GrovesD2/bayesian_optimise_strat.py

## bayesian_optimise_strat.py
import time
import numpy as np
import numba as nb
import pandas as pd
import yfinance as yf
import plotly.graph_objects as go

import plotly.io as pio
pio.renderers.default='svg'

from copy import deepcopy
from typing import Tuple
from skopt import gp_minimize
from skopt.utils import use_named_args
from skopt.space import Real, Integer, Categorical

# Price data to optimise the trading strategy over
DF = yf.download('QQQ').reset_index()

# Objective function types, can be:
# - sharpe ratio
# - mean trade
# - median trade
# - compunded result
OBJ_TYPE = 'sharpe ratio'

TRAIN_FROM = '2017-01-01' # This is where the training data begins
TEST_FROM = '2021-01-01' # This is where the training data ends and testing begins

# This enforces a penalty if less than this many trades are made and to prevent
# overfitting to perfect trades
MIN_TRADES = 30

N_ITERS = 100 # This is how many iterations to run of the optimiser
VERBOSE = False # Whether to print runtime info from the optimiser

# Define the search space for the optimisation
SPACE = [
    Integer(3, 300, name='bb_length'),
    Integer(3, 300, name='mean_length'),

    # NOTE: This is the max time we remain in a trade
    Integer(2, 50, name='max_trade_length'),

    Real(0.2, 5, name='std'),
    Categorical(['sma', 'ema'], name='mean_type'),
    Categorical(['sma', 'ema'], name='bb_type'),
    Categorical(['Open', 'Low', 'High', 'Close'], name='mean_price'),
    Categorical(['Open', 'Low', 'High', 'Close'], name='bb_price'),
    Categorical(['Open', 'Low', 'High', 'Close'], name='entry_price'),
]

# The benchmark strategy to compare to
BENCHMARK_STRAT = {
    'bb_length': 30,
    'mean_length': 30,
    'max_trade_length': 10,
    'std': 1,
    'mean_type': 'sma',
    'bb_type': 'sma',
    'mean_price': 'Close',
    'bb_price': 'Close',
    'entry_price': 'Close',
}


def get_mean_and_bb(
        df: pd.DataFrame,
        mean_type: str,
        mean_price: str,
        mean_length: int,
        bb_type: str,
        std: float,
        bb_price: str,
        bb_length: int,
    ) -> pd.DataFrame:
    '''
    Add columns to the price dataframe for the mean (or fair price) and the
    lower bollinger band to signal a mean reversion trade
    '''

    if mean_type == 'exp':
        df['mean'] = df[mean_price].ewm(mean_length, adjust=False).mean()
    else:
        df['mean'] = df[mean_price].rolling(mean_length).mean()

    if bb_type == 'exp':
        df['bb'] = df['mean'] - std*df[bb_price].ewm(bb_length, adjust=False).std()
    else:
        df['bb'] = df['mean'] - std*df[bb_price].rolling(bb_length).std()

================================

TASK LIST:
(a) In the Bayesian optimization script, below how many trades does a penalty apply?
(b) Pick up the Bayesian optimization script after its final line and keep writing the code.

RECORDED INFORMATION:
================================

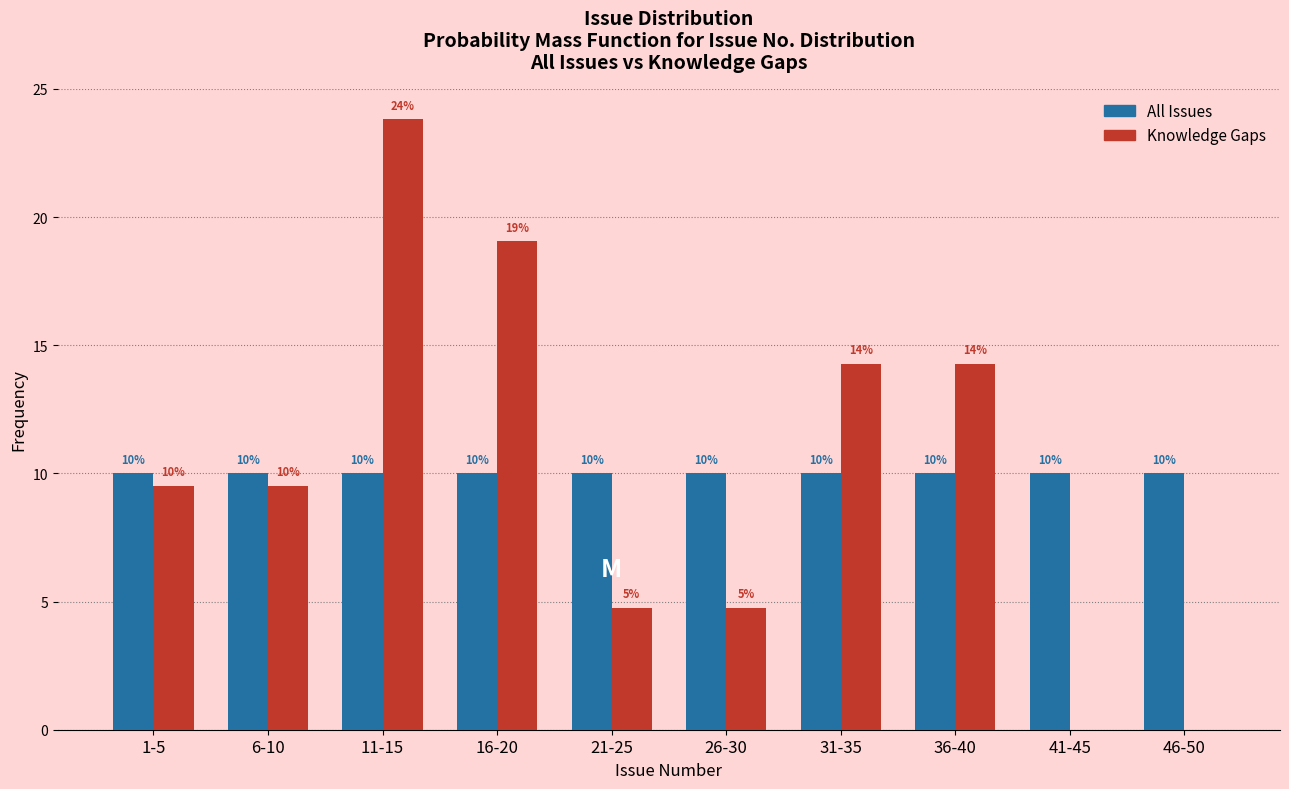

True or false: All Issues has a value of 4.1 at 1-5.

False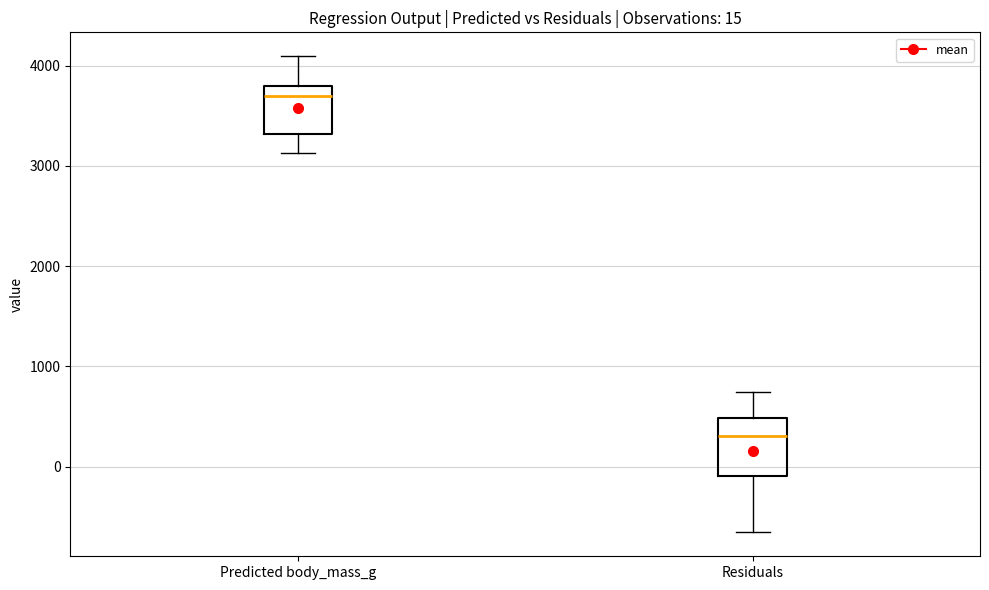

Which box has the highest median line?

Predicted body_mass_g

================================

RESPONSES TO THE TASKS:
(a) 30

(b)
    return df


@nb.jit(nopython = True)
def run_backtest(
        entry_prices: np.array,
        open_prices: np.array,
        high_prices: np.array,
        bb: np.array,
        mean: np.array,
        max_trade_length: int,
    ) -> Tuple[np.array, np.array, np.array]:
    '''
    Run the backtest - NOTE - any trading decision is actioned on the next
    open; this mitigates the possiblity of look-ahead bias in the bollinger
    bands and the mean.
    '''

    holding = False

    trade_res = []
    bought_on = []
    sold_on = []

    for day in range(2, open_prices.shape[0]):

        if not holding and entry_prices[day-1] <= bb[day-1]:

            bought_at = open_prices[day]
            holding = True
            bought_on.append(day)

            trade_length = 1

        elif holding:

            if high_prices[day] >= mean[day-1]:

                trade_res.append(mean[day-1]/bought_at - 1)
                holding = False
                sold_on.append(day)

            elif trade_length == max_trade_length:

                trade_res.append(open_prices[day]/bought_at - 1)
                holding = False
                sold_on.append(day)

            else:

                trade_length += 1


    return np.array(trade_res), np.array(bought_on), np.array(sold_on)


@use_named_args(SPACE)
def objective(
        bb_length: int,
        mean_length: int,
        max_trade_length: int,
        std: float,
        mean_type: str,
        bb_type: str,
        mean_price: str,
        bb_price: str,
        entry_price: str,
    ):
    '''
    Find the objective function to minimise. NOTE - any results are usually
    negated because the optimiser is a minimiser (i.e. to maximise succes, we
    need to minimise negative success)
    '''

    df = get_mean_and_bb(
        deepcopy(DF),
        mean_type,
        mean_price,
        mean_length,
        bb_type,
        std,
        bb_price,
        bb_length,
    )

    df = (
        df
        .dropna()
        .reset_index(drop=True)
    )

    # Only optimise on the training set so that we can effectively test that
    # the optimiser is working
    df = df[
        (df['Date'] >= TRAIN_FROM)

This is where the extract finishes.